| What the exercise asks |
What you write should be the line containing "panas 2026." followed by every line after it to the end of the listing, exactly as given, and nothing more.
^^^^
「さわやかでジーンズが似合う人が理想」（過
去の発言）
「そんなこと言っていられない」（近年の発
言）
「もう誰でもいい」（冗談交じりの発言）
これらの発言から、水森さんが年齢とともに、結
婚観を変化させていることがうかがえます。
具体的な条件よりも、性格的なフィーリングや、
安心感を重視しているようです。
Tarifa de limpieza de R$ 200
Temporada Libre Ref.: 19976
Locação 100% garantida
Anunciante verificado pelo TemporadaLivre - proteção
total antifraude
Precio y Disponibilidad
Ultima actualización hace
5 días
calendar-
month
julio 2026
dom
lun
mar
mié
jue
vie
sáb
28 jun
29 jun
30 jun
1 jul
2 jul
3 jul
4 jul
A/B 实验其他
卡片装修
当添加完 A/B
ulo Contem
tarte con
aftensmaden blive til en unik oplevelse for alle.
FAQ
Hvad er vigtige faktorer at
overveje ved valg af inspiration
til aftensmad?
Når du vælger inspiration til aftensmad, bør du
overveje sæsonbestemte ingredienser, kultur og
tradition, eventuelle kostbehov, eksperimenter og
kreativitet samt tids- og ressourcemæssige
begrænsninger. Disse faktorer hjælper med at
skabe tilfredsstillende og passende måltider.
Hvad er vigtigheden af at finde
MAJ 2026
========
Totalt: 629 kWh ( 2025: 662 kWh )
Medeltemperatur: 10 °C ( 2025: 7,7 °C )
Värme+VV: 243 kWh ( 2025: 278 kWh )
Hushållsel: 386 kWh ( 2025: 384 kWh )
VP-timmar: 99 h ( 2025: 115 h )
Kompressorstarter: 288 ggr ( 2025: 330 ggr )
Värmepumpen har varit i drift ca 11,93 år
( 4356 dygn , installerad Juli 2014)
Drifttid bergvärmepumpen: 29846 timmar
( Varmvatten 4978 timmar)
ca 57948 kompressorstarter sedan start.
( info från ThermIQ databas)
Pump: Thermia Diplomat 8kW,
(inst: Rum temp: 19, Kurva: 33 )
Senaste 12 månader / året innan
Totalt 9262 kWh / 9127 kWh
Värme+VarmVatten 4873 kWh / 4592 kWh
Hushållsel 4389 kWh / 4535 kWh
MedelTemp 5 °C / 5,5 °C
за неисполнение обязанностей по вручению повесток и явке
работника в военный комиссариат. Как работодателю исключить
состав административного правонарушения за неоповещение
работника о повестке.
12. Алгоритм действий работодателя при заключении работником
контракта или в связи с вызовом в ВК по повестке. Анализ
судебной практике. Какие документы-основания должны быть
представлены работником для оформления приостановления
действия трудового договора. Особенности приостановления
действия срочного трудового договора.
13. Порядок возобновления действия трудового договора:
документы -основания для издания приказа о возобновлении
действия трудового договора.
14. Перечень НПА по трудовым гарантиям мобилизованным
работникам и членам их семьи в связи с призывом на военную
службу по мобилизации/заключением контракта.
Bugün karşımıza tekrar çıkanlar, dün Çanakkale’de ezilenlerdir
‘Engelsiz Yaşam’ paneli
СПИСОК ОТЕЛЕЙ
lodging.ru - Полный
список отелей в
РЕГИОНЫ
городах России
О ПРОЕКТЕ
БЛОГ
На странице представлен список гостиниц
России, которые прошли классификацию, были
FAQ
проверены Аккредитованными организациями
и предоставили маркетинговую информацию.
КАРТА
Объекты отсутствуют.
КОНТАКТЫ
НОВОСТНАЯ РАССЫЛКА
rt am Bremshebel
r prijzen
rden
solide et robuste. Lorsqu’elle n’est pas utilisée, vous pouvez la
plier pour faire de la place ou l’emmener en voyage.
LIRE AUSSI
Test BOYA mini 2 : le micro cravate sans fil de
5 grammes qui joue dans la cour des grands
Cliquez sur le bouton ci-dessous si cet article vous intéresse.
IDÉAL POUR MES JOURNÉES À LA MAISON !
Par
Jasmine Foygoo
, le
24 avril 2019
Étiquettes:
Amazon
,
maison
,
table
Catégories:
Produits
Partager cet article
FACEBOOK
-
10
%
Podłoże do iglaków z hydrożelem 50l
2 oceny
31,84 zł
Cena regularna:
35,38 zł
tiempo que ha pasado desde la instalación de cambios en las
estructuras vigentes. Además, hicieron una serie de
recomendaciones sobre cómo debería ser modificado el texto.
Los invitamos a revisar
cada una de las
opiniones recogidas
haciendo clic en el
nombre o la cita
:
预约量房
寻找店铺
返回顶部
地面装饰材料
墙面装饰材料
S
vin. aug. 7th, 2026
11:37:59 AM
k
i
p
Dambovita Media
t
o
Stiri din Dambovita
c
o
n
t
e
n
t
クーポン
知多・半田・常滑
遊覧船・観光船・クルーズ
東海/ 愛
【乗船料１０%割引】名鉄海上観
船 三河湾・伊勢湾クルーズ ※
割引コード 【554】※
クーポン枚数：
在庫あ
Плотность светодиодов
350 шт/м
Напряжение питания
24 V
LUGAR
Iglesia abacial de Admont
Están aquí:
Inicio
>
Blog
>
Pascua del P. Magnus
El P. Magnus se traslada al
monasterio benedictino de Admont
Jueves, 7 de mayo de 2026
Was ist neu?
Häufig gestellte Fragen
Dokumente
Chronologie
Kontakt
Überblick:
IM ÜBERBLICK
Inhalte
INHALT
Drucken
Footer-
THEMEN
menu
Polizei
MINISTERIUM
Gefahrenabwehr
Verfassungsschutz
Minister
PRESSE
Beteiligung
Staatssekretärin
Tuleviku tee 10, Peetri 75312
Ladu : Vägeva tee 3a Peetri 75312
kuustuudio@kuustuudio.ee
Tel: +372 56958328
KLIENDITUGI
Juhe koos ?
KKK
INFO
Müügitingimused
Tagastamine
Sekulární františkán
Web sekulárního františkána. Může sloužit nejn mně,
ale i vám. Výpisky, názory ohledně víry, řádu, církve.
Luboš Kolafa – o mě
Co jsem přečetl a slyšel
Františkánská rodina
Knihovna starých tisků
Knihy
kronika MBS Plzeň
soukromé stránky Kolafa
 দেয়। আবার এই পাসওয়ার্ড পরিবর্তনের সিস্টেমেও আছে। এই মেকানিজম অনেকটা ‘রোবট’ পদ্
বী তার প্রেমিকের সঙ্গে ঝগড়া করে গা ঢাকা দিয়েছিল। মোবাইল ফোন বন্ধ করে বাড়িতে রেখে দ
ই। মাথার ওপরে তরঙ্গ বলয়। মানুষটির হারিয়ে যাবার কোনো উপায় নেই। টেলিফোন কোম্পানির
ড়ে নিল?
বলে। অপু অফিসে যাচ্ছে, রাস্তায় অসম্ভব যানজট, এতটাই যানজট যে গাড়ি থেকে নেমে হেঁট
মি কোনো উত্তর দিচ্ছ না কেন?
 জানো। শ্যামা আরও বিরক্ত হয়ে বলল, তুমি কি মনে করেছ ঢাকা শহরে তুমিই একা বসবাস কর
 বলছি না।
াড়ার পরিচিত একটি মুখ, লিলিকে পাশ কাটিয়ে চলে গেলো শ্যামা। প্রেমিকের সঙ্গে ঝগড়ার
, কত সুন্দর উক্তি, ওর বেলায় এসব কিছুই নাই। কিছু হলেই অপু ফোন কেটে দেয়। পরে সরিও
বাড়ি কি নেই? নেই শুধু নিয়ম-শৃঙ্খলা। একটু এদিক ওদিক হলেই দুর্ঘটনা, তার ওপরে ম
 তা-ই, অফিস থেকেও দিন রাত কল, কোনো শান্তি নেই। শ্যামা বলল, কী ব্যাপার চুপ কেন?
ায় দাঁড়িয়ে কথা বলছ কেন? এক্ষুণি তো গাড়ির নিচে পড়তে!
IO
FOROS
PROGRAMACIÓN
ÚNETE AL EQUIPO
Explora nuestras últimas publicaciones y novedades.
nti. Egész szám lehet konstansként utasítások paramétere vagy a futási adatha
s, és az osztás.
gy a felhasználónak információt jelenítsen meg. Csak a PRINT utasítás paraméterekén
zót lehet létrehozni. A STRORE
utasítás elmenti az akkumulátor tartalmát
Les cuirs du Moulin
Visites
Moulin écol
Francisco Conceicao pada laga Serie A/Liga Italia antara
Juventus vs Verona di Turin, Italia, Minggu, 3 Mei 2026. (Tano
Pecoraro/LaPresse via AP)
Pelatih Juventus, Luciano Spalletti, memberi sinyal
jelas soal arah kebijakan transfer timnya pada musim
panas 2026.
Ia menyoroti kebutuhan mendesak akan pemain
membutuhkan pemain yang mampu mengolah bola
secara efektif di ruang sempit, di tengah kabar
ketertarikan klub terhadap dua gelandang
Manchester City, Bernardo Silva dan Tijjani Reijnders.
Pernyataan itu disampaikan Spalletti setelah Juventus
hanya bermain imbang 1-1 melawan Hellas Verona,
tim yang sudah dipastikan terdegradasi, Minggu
^^^^
| Result of the task |
panas 2026.
Ia menyoroti kebutuhan mendesak akan pemain
membutuhkan pemain yang mampu mengolah bola
secara efektif di ruang sempit, di tengah kabar
ketertarikan klub terhadap dua gelandang
Manchester City, Bernardo Silva dan Tijjani Reijnders.
Pernyataan itu disampaikan Spalletti setelah Juventus
hanya bermain imbang 1-1 melawan Hellas Verona,
tim yang sudah dipastikan terdegradasi, Minggu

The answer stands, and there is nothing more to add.